Ranee Lee, lumineuse dans son spectacle Dark Divas. Par Rachael Sirois
C’était là. Ce moment parfait dont tous les artistes rêvent, mais dont ils ne sont jamais témoins, car seul le public peut être témoin. Alors que Ranee Lee baignait dans une pluie de lumière violette sur la scène du Théâtre Centaure pour présenter son spectacle soigneusement sélectionné, Dark Divas. Je ne l’ai pas seulement vu, mais j’ai aussi profondément ressenti son moment magique, car je suis certain qu’elle a été emportée par sa perfection elle aussi. Ne serait-ce que pour le temps qu’il faut pour soupirer.
Vêtue d’une robe bleue royale, avec de longues perles élégantes et des talons argentés étincelants qui feraient l’envie de Judy Garland, l’indice de réfraction du joyau de la couronne des divas montréalaises était à un niveau très élevé alors qu’elle livrait soigneusement, mais résolument, une ballade de Sarah Vaughan dans la deuxième partie de son spectacle, et qu’elle éblouissait aussi brillamment qu’un diamant rare peut le faire. Dans ces quelques instants, tout est apparu — des décennies de performance, d’éducation, de discipline et l’histoire d’amour intime qu’elle entretient avec son art.
Je suis sûr que Ranee Lee a connu plus d’un moment magique au cours de sa longue carrière internationale. Cependant, ce concert a dû être ressenti comme un moment de grande ascension en tant qu’artiste. Non seulement elle a offert une performance auréolée, mais elle a également écrit et produit ce spectacle qui s’est déroulé à guichets fermés. Avec générosité, elle nous a accueillis dans son sanctuaire intérieur en exposant ses peintures colorées dans le salon d’entracte. Actrice mature et ravissante, elle est une comédienne naturelle qui a immédiatement pris le public dans la paume de sa main. Vétéran des vaudevilles, elle a dansé, folâtré avec douceur et s’est faufilée dans nos cœurs aux côtés d’un orchestre de la royauté du jazz montréalais, dirigé par le chef d’orchestre Ron DiLauro (trompette, bugle). Ils étaient accompagnés de leurs collègues musiciens ; John Sadowy (piano), Dave Watts (contrebasse), André Leroux (saxophone), Muhammad Abdul Al-Khabyre (trombone), Carlos Jimenez (guitare), et Guillaume Pilote (percussion).

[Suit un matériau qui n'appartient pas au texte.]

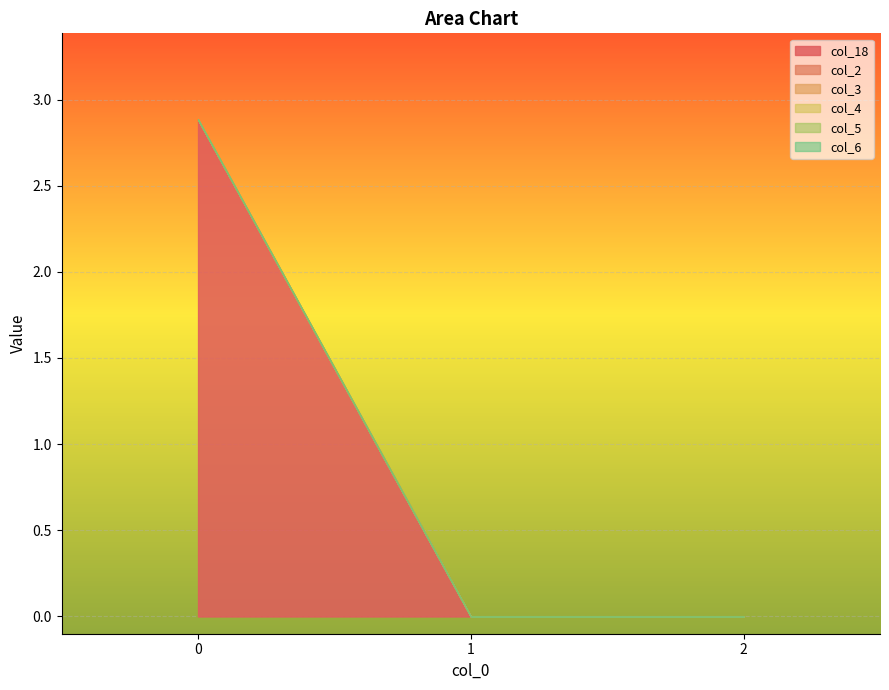

Which series has the largest range (max minus min)?

col_18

Le spectacle Dark Divas rend hommage aux légendes de Billie Holiday, Lena Horne, Sarah Vaughan, Ella Fitzgerald, Dinah Washington, Pearl Bailey et Josephine Baker. Des femmes qui ont fait le bonheur de plusieurs générations grâce à leur talent et à leur travail acharné, salles de spectacle à guichet fermé de tous les continents et ouvrant la voie aux artistes féminines internationales d’aujourd’hui. J’ai eu l’impression que Ranee Lee avait le devoir de rendre hommage à ces héroïnes musicales du passé qui l’ont inspirée et élevée, et de briller le plus possible en leur nom. Enfin, cette œuvre, c’était une offrande de gratitude, et elle a été très généreuse. Qu’il s’agisse de chansons françaises imprégnées d’amour pour Paris, enregistrées par Joséphine Baker, ou d’une interprétation classique de Stormy Weather par la grande Lena Horn, elle nous a captivés et fait voyager avec elle dans le grand train musical de sa vie, jusqu’à ce qu’elle nous laisse descendre à la gare avec son final, Yesterday When I was Young.

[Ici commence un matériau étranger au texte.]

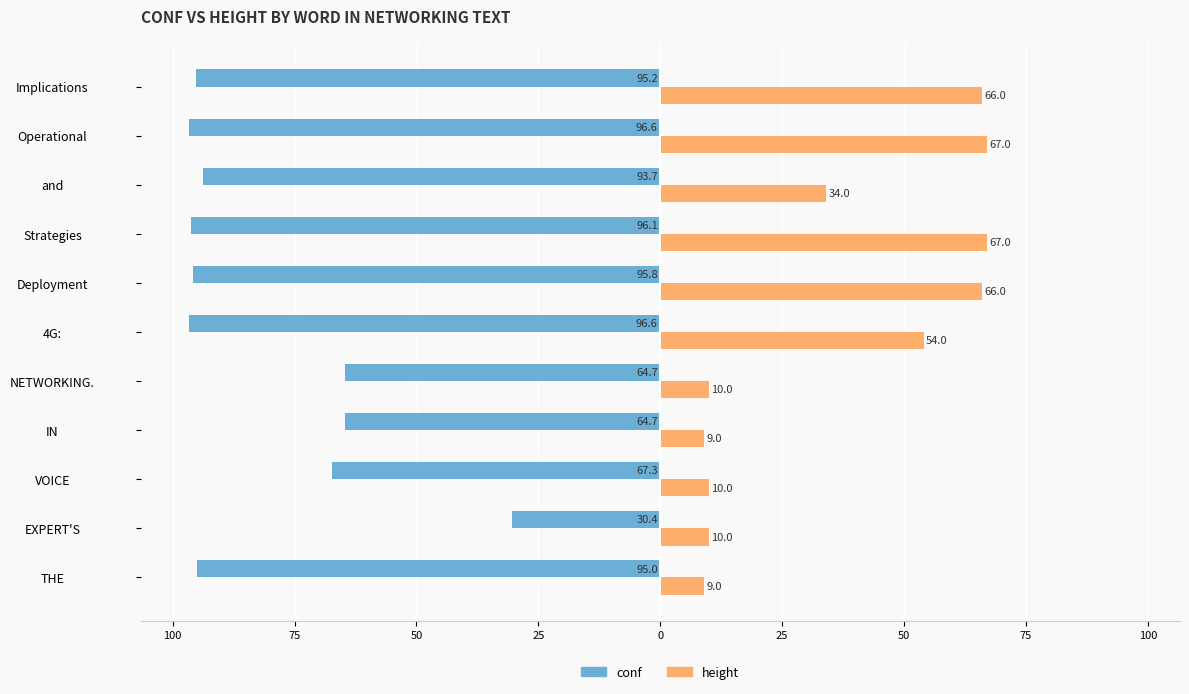

What are all the series names shown in the legend?

conf, height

On dit que l’intégrité du messager est aussi importante que le message lui-même. Ranee Lee est d’abord une ambassadrice d’exception. À ce titre, Mme Lee a reçu l’Ordre du Canada en 2007. Elle est récipiendaire d’un prix Juno et le Jazz Report Magazine lui a décerné à deux reprises le titre de meilleure chanteuse de jazz canadienne. Elle est également une universitaire douée et a fait partie du corps professoral de l’Université de Laval à Québec et de l’École de musique Schulich de McGill, où elle a reçu un prix pour sa contribution au développement du programme de jazz de McGill. Comme si cela ne suffisait pas, en 2022, le Festival international de jazz de Montréal lui a décerné le prix Oscar Peterson. Malheureusement, il n’y a pas assez d’elle pour tout le monde. Elle n’a présenté que deux spectacles à la mi-décembre 2022 et il faudra voir ce qui attend cette production musicale intemporelle. Une tournée nationale, voire internationale ? Personne ne le sait encore, mais une chose est certaine, Mme Lee, cette artiste exemplaire, saura exactement quand sélectionner son moment. En attendant, continuez à rayonner sur nous, Ranee. Votre lumière émane de votre talent généreusement partagé.